• Выбранный текст:
Говорю, что наемников в итоге простили, но другая волонтерка замечает: «Не простили, а отпустили за прошлые заслуги. Это большая разница».

Чтобы изготовить маскировочную сеть, обычную спортивную сетку натягивают на стойку, похожую на футбольные ворота, а затем обвязывают ленточками по специальным схемам. Таких стоек в помещении, где работает «Голубка», три. И на каждой из них идет работа.

На стене рядом с российским флагом — образцы тканей и краткие инструкции: «Если нет светлого хаки на переход — использовать 2-й зелено-коричневый»; «Сеть «Окоп»: основа (50%) — цвет «песок», переход (20%) — цвет «темный хаки», пятно (30%) — «светлый хаки». Всего четыре типа сетей: помимо окопной, для города, леса и поля.

— Я сейчас делаю распятновку, то есть определяю границы пятна, — объясняет мне одна из женщин, проводя ленточку между ячеек. — Сеть должна быть не однородная, а разных цветов, чтобы лучше подходить под особенности местности.

Волонтеры почему-то просят не называть их имен, хотя, казалось бы, своим делом они должны гордиться. Заказ, над которым они сейчас работают, пришел из Владивостока.

— Дальневосточникам проще оформить заказ у нас, чем делать самим, ведь пока оттуда посылка дойдет до фронта — сколько ж времени пройдет. А у нас все рядом, — объясняет пожилая волонтерка, которая бо́льшую часть времени руководит остальными. — Их парни принимают участие в спецоперации, и мы, конечно же, им поможем.

Денег за свою работу «Голубка» не берет. От заказчиков просит только предоставить материалы.

— У нас самих дети и в «Вагнере», и в армии служат, — внезапно признается мне женщина, сидящая за швейной машинкой. — Конечно, нам очень страшно за них, и мы прекрасно понимаем других матерей и жен, у которых родные «за ленточкой». Потому и помогаем всем.

Но рассказывать о своих родственниках в «Голубке» отказываются. «Это же запрещено», — говорит старшая.

В помещении волонтерского сообщества «Голубка». Фото: Иван Жилин / «Новая»

• Предоставленные данные:
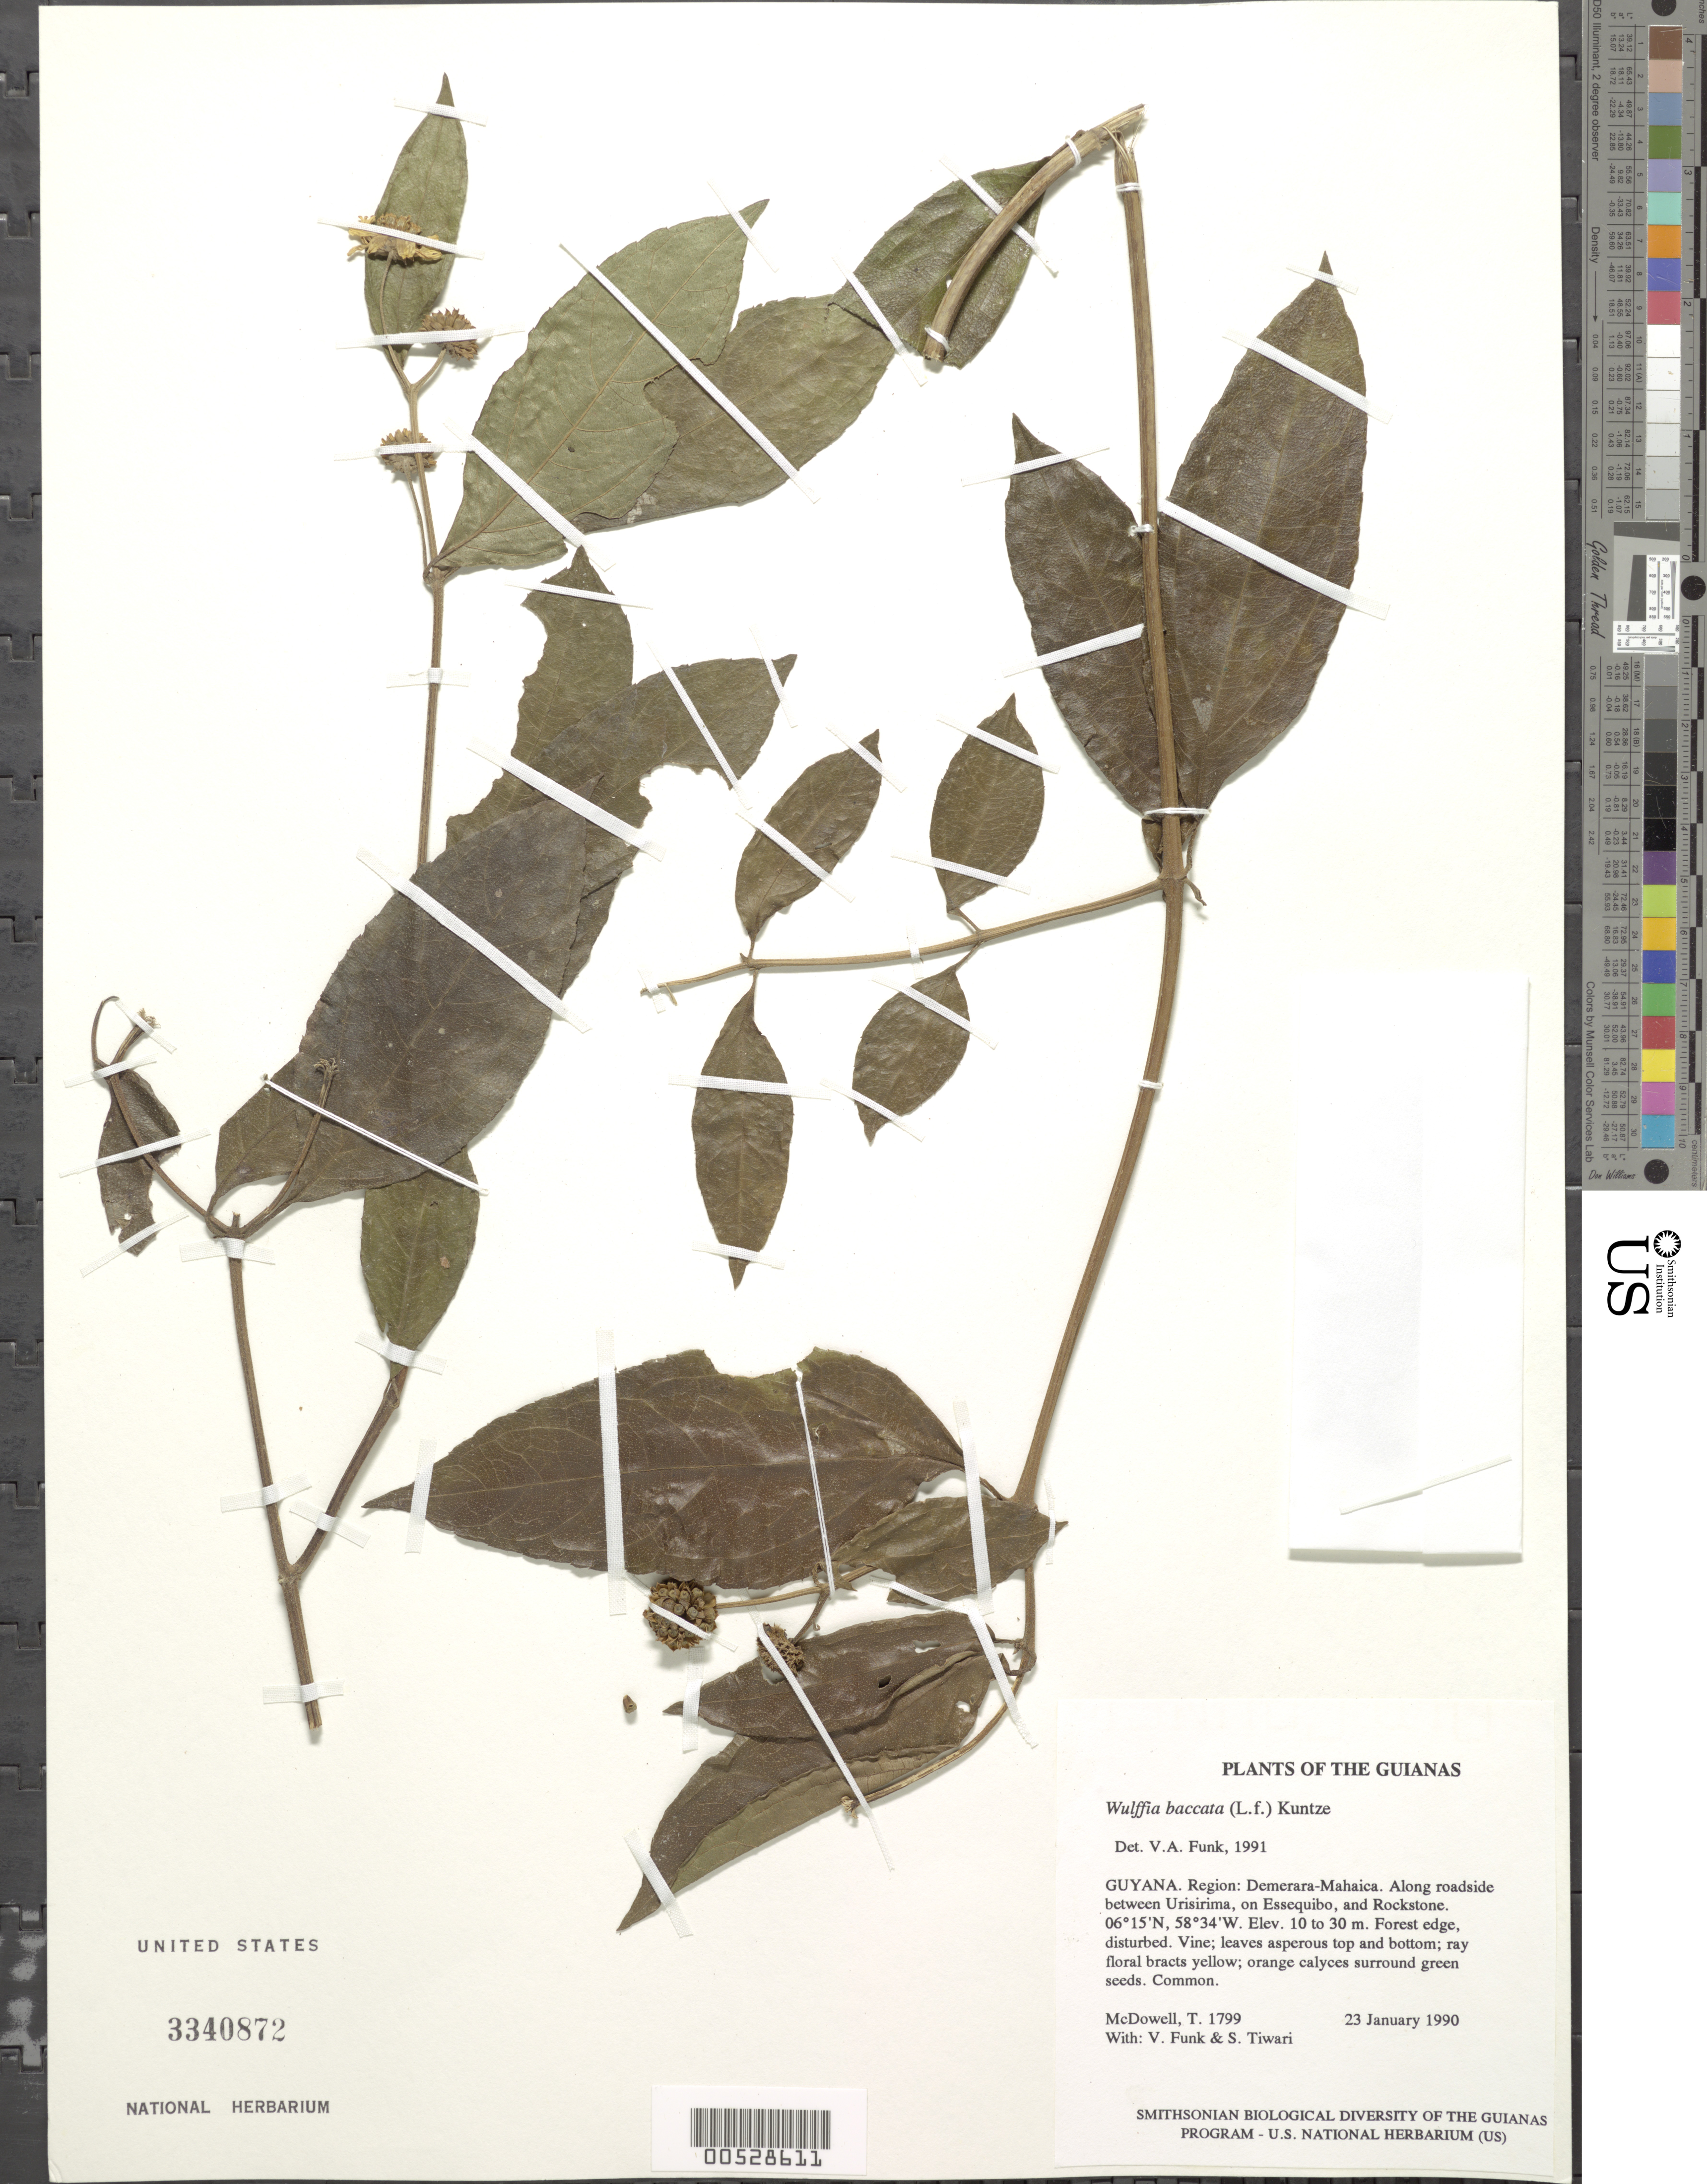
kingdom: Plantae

• Задание: Продолжите текст о волонтерах «Голубки», начав сразу после его последней фразы. Данные здесь никакой роли не играют.

• Ответ на задание:
«Справедливейший» работодатель

Особых конфликтов у «вагнеров» в городе за восемь лет не было. Поразительно: никто не может вспомнить ни разборок, ни пьяной стрельбы. Больше того, в Горячем Ключе бойцов ЧВК характеризуют терминами «вежливые» и «щедрые». И в негативном свете противопоставляют им военных, зарплаты которых ниже и которые не могут совершать столько покупок и оставлять столько чаевых, сколько наемники. Горячий Ключ как-никак — курортный город, и деньги здесь любят.

Единственное обострение произошло в марте этого года, когда местные власти не разрешили ЧВК захоронить в станице Бакинской близ Горячего Ключа шестерых наемников. Объяснялось это вовсе не какими-то идеологическими противоречиями, а лишь желанием сохранить курортный ореол города.

Кладбище «Вагнера» в станице Бакинской. Фото: Иван Жилин / «Новая»

«Я с уважением отношусь к действующим бойцам ЧВК «Вагнер» и к памяти тех, кто уже отдал свою жизнь за Родину! Но не могу не прислушаться к мнению общественности, что город-курорт Горячий Ключ неправильно делать местом для массового захоронения бойцов», — объяснил в соцсетях мэр Сергей Белопольский.

«Вагнер» отреагировал резко. Евгений Пригожин ультимативно заявил, что похороны пройдут, хотят того чиновники или нет. А бойцы ЧВК записали видеообращение к администрации: «Вы дождетесь, твари, что нам придется прийти и разобраться с вами. Потому что вы, ***, несете вреда больше, чем украинская армия. Потому что вы и есть нацисты».

Похороны, разумеется, состоялись.

Сейчас городские власти называют этот конфликт высосанным из пальца. С местным депутатом Даниилом Фоминых мы встречаемся на центральной, идущей через половину города улице Ленина.

Депутат Даниил Фоминых. Фото: Иван Жилин / «Новая»

— Это во многом надуманная история, — говорит он. — И мэр Белопольцев уже объяснял, что дело не в неуважении к «Вагнеру», а в том, что вопрос о новых захоронениях просто не в его компетенции. Это должно решать правительство Краснодарского края. В Горячем Ключе люди разделяют позицию Российской Федерации в текущем конфликте. Очень большое количество жителей переехало сюда после 2014 года из Донецкой и Луганской областей.

Популярность «Вагнера» в Горячем Ключе депутат объясняет тем, что город маленький, все друг с другом общаются, и всех, конечно же, возмутили якобы рассказы беженцев. 

— Многие и до спецоперации служили в ЧВК по контракту, а после начала СВО количество желающих только увеличилось.

При этом он подчеркивает, что уход ЧВК не станет для города критическим ударом.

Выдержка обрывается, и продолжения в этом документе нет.